Het ontwerpen van een universiteitsbibliotheek is een opgave die vraagt om een visie op de hedendaagse betekenis van bibliotheken. Steeds meer faciliteert de bibliotheek een comfortabele studieomgeving die vooral ook een aanjager is voor culturele en sociale activiteiten. De combinatie met de gevoelige locatie in de Amsterdamse binnenstad zorgt voor een veelzijdige studie-ervaring.
De locatie en het concept
De positie van de universiteitsbibliotheek was gedurende zijn geschiedenis continu aan verandering onderhevig. Het boek zelf speelde daarbij centrale rol. Waar oude bibliotheken voornamelijk functioneerden als opslagplek voor boeken, faciliteren de moderne bibliotheken studenten in hun behoeften voor een passende studieplek, en als aanjager voor culturele en sociale activiteiten.
Een universiteitsbibliotheek ontwerpen in het centrum van Amsterdam betekent de confrontatie opzoeken met eeuwen van geschiedenis. De projectlocatie op het ‘Binnengasthuisterrein’ bood onder andere plek aan diverse kloosters, armenhuizen, een ziekenhuis en de universiteit. Allen omvangrijke instituten die door hun onuitwisbare sporen het terrein tot een unieke plek maken in het centrum van de stad.
In het concept voor de nieuwe universiteitsbibliotheek is gebruik gemaakt van de historische gelaagdheid, en ingespeeld op de oude kloostertypologiën.
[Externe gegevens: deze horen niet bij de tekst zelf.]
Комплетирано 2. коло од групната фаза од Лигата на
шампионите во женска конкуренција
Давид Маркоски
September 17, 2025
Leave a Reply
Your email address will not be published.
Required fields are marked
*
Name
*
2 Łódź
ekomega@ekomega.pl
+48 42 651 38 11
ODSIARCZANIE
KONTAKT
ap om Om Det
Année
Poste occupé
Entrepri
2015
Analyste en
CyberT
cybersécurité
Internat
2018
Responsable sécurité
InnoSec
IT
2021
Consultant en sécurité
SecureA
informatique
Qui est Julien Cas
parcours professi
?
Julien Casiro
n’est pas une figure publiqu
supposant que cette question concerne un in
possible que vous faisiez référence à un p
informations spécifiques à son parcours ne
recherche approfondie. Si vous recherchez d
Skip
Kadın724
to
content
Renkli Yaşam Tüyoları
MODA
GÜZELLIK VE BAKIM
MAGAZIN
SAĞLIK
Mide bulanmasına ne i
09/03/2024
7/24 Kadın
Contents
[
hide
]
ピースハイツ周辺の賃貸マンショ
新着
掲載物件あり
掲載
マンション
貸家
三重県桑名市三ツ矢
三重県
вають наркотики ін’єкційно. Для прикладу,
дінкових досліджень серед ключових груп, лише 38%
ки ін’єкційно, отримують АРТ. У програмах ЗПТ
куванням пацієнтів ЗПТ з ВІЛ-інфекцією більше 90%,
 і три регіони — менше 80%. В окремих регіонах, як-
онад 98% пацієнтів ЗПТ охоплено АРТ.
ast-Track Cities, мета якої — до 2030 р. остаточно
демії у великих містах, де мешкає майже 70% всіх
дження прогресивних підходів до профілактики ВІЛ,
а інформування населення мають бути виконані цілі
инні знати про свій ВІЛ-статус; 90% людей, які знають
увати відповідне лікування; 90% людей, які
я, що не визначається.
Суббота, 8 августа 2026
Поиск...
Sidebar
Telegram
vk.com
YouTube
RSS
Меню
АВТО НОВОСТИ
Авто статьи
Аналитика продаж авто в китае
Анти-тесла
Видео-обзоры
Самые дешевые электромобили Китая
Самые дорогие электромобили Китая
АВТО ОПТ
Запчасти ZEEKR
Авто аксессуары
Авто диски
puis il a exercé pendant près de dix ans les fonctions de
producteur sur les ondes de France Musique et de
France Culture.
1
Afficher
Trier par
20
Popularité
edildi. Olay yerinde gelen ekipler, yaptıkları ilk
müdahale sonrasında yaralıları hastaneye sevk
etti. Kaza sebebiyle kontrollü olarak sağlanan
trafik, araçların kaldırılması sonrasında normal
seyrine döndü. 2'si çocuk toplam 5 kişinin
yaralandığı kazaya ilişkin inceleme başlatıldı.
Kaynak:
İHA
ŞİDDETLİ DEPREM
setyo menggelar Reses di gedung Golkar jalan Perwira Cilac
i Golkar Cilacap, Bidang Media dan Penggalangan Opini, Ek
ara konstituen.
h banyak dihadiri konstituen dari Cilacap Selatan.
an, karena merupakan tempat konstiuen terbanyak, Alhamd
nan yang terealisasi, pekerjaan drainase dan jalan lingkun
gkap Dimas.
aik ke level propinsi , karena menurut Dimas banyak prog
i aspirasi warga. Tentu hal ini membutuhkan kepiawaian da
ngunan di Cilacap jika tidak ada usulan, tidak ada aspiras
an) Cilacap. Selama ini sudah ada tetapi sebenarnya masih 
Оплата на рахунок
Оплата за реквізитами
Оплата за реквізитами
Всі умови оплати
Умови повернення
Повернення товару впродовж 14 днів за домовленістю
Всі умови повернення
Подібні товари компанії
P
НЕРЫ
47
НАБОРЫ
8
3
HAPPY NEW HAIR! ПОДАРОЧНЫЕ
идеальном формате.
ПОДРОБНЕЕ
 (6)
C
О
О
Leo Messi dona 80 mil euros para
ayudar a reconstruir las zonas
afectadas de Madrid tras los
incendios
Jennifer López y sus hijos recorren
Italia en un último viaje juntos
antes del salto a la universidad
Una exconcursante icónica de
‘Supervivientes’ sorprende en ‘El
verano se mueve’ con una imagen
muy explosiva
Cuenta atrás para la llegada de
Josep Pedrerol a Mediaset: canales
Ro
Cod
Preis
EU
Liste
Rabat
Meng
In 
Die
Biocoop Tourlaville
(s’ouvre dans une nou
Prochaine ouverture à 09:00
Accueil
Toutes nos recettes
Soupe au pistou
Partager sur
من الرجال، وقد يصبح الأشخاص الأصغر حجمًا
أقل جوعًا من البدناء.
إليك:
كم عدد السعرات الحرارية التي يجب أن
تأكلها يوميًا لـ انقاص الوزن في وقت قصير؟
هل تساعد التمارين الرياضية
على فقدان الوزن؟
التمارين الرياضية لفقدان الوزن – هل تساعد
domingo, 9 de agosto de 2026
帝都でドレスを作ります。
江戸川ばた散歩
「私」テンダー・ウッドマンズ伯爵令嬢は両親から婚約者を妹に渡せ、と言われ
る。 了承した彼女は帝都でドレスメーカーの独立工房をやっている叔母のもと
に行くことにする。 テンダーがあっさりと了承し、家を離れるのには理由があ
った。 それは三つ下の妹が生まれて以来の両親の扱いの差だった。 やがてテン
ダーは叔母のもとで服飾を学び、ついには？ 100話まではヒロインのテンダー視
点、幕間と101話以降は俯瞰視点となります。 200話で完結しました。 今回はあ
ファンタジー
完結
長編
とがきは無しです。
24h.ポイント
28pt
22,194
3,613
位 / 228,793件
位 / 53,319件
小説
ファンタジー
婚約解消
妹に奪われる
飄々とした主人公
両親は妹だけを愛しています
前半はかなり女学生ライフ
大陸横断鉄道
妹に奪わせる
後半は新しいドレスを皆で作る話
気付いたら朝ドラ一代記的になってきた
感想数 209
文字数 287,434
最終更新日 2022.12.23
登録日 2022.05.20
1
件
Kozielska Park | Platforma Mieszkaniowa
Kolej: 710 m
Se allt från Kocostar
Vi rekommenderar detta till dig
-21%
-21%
Met een relatief eenvoudig gebaar, een L-vormige gebouwmassa, wordt er een grote binnentuin gecreërd. Door het intensiveren van de rand en de vervlechting met de bestaande universiteitsgebouwen ontstaat er een helder georganiseerde ruimte met dubbele kloostertypologie.
Op de kleinere schaal is de kloostertypologie gecombineerd met een nieuw bibliotheekconcept dat de eigentijdse mogelijkheden van de universiteitsbibliotheek ten volle benut.
De bibliotheek
Het nieuwe bibliotheekconcept laat een geleidelijke transitie zien van de publieke ruimte (het Binnengasthuisterrein) naar de contemplatieve binnentuinen. Aan de publieke ruimte zijn de informele studieplekken geplaatst waar ook in groepen kan worden gewerkt. De meer formele studieplekken zijn gesitueerd rond de binnentuinen.
Beide zones worden gescheiden door een doorgaande zone waarin zich de circulatie bevindt. Deze zone is omkleed met boeken en op diverse plekken geperforeerd waardoor er intieme niches ontstaan waarin studenten zich kunnen afzonderen. De wanden van deze tussenzone vormen hiermee zowel een buffer als een toegevoegde kwaliteit aan de studiebeleving.
In de plattegronden wordt de conceptuele transitie direct duidelijk. Vanaf de entree worden de twee lange circulatiestructuren direct onthuld en wordt de bezoeker uitgenodigd de bibliotheek te ontdekken. Op elk nieuw niveau is het voor de studenten mogelijk om te kiezen voor ofwel de contemplatieve studie-ervaring of voor de groepsruimten.
Daarbij is er op de begane grond een galerij geïntroduceerd die de binnentuin omsluit en die diverse mogelijkheden biedt om te studeren of uit te rusten. De relatie tussen de binnentuinen en de studieruimtes wordt daarbij versterkt en geactiveerd.
Hoewel de stricte conceptuele scheiding leidt tot contrasterende voor- en achtergevels, zijn beide opgebouwd uit dezelfde architectonische grammatica. Waar de voorgevel bestaat uit een zwaar baksteen voorkomen, opgehaald met een levendige plint, is de achtergevel opgebouwd uit een rigide betonnen galerij met baksteen opbouw die opent naar de binnentuin.
Op de kleinere schaal is de kloostertypologie gecombineerd met een nieuw bibliotheekconcept dat de eigentijdse mogelijkheden van de universiteitsbibliotheek ten volle benut.